Outro fator preponderante para as enchentes é o acúmulo de lixo. Mesmo com um relativo debate da sociedade sobre a questão, resíduos sólidos continuam entupindo bueiros e bocas de lobo em todas as chuvas fortes que a cidade recebe.

Esse fenômeno coincide com o salto do Brasil na produção de lixo plástico. Relatório da organização não governamental WWF (Fundo Mundial para a Natureza), publicado pelo UOL, mostrou que o Brasil saltou doze posições nos últimos dez anos em termos de produção de lixo plástico. Hoje, ocupamos o quarto lugar no mundo e reciclamos apenas 1,2% de todo o lixo.
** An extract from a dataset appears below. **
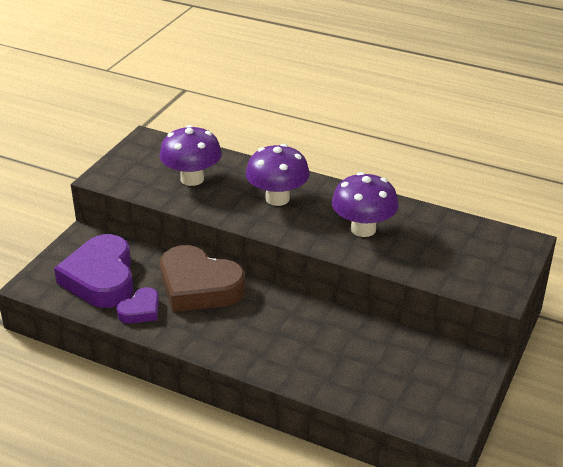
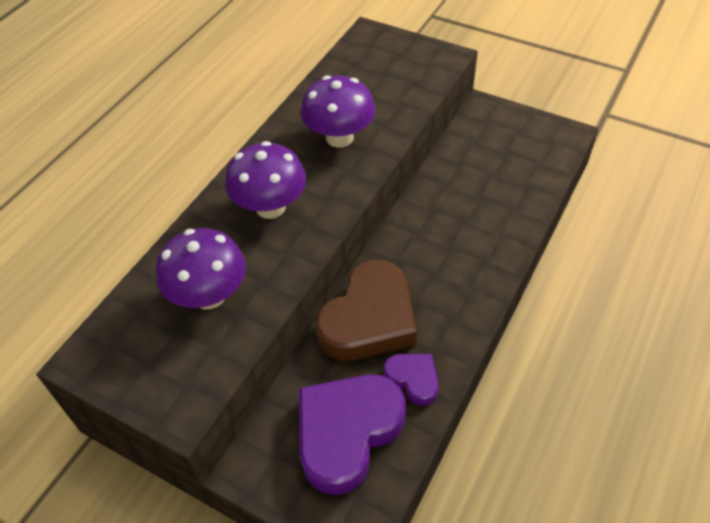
camera: 85 degrees left, 15 degrees up
(101, 278) = (347, 433): purple heart -> purple heart turned 135 degrees clockwise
“Hoje temos enchentes em lugares onde tradicionalmente não havia esses fenômenos, isso por conta do entupimento dos bueiros pelo lixo. O sistema é simples, se você tem muita água e menos vazão, a água acumula. Então acho que a ideia, em um curto prazo, é tentar retardar a chegada dessa água ao seu destino final”, disse Bonduki.
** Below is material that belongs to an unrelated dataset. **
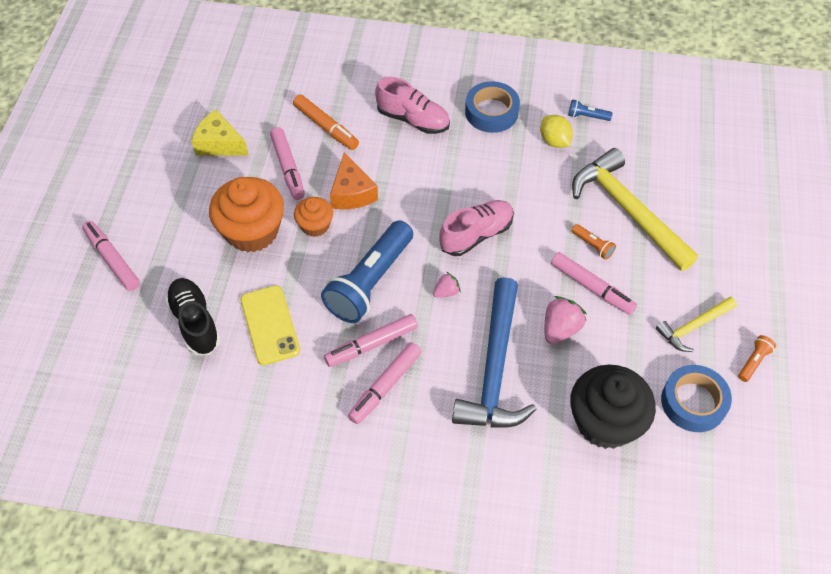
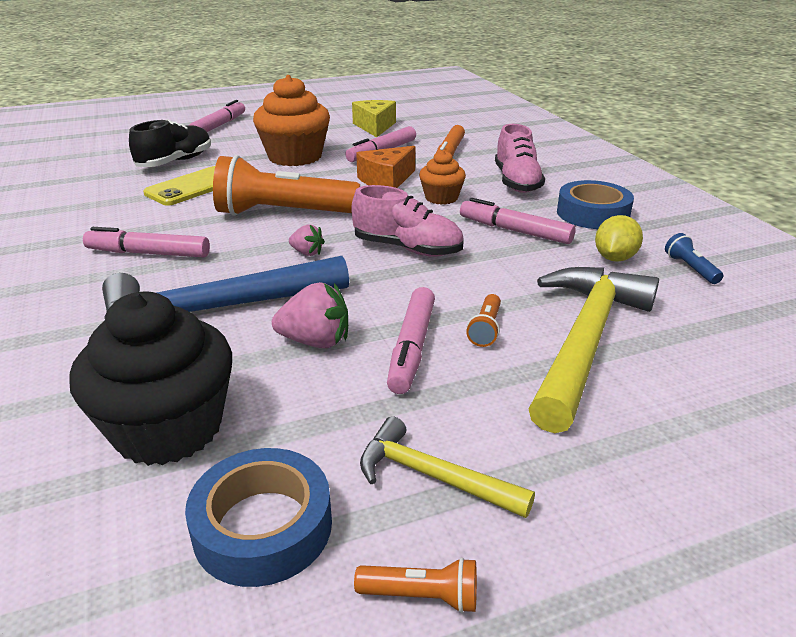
camera: 60 degrees right, 25 degrees down
(315, 225) = (328, 176): orange cupcake -> orange cupcake (441, 198)
(370, 282) = (283, 213): blue flashlight -> orange flashlight
(372, 344) = (202, 233): pink marker -> pink marker (515, 231)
Algumas soluções que podem ajudar a resolver os problemas das enchentes em São Paulo, a curto e a longo prazo, segundo os especialistas ouvidos pelo UOL:

Curto prazo:

  • Estabelecer um sistema de alertas, com sirenes e informações rápidas para as pessoas que vivem em áreas de risco na cidade;
  • Construção de “piscininhas”, pequenos reservatórios utilizados para conter as enchentes e reutilização das águas da chuva, em estabelecimentos públicos e privados;
  • Construção dos “piscinões”, grandes reservatórios para onde a água escorre durante as chuvas. A cidade já tem algumas estruturas desse tipo, mas, até o final do ano passado, obras estavam paradas segundo reportagem do Agora.

Longo prazo:

  • Fortalecer programas de habitação popular para pessoas de baixa renda. Por conta do déficit habitacional da cidade, muitas pessoas têm de viver em áreas de risco e ficam sujeitas a desabamentos e soterramentos. Na chuva de ontem, cinco pessoas morreram, incluindo uma criança, por conta de desabamentos;
  • Traçar políticas públicas para os resíduos sólidos da cidade. O lixo ainda é responsável pela obstrução de bueiros e bocas de lobo, o que intensifica as enchentes;
  • Construção de parques lineares e outras soluções que envolvam a substituição do concreto por áreas permeáveis.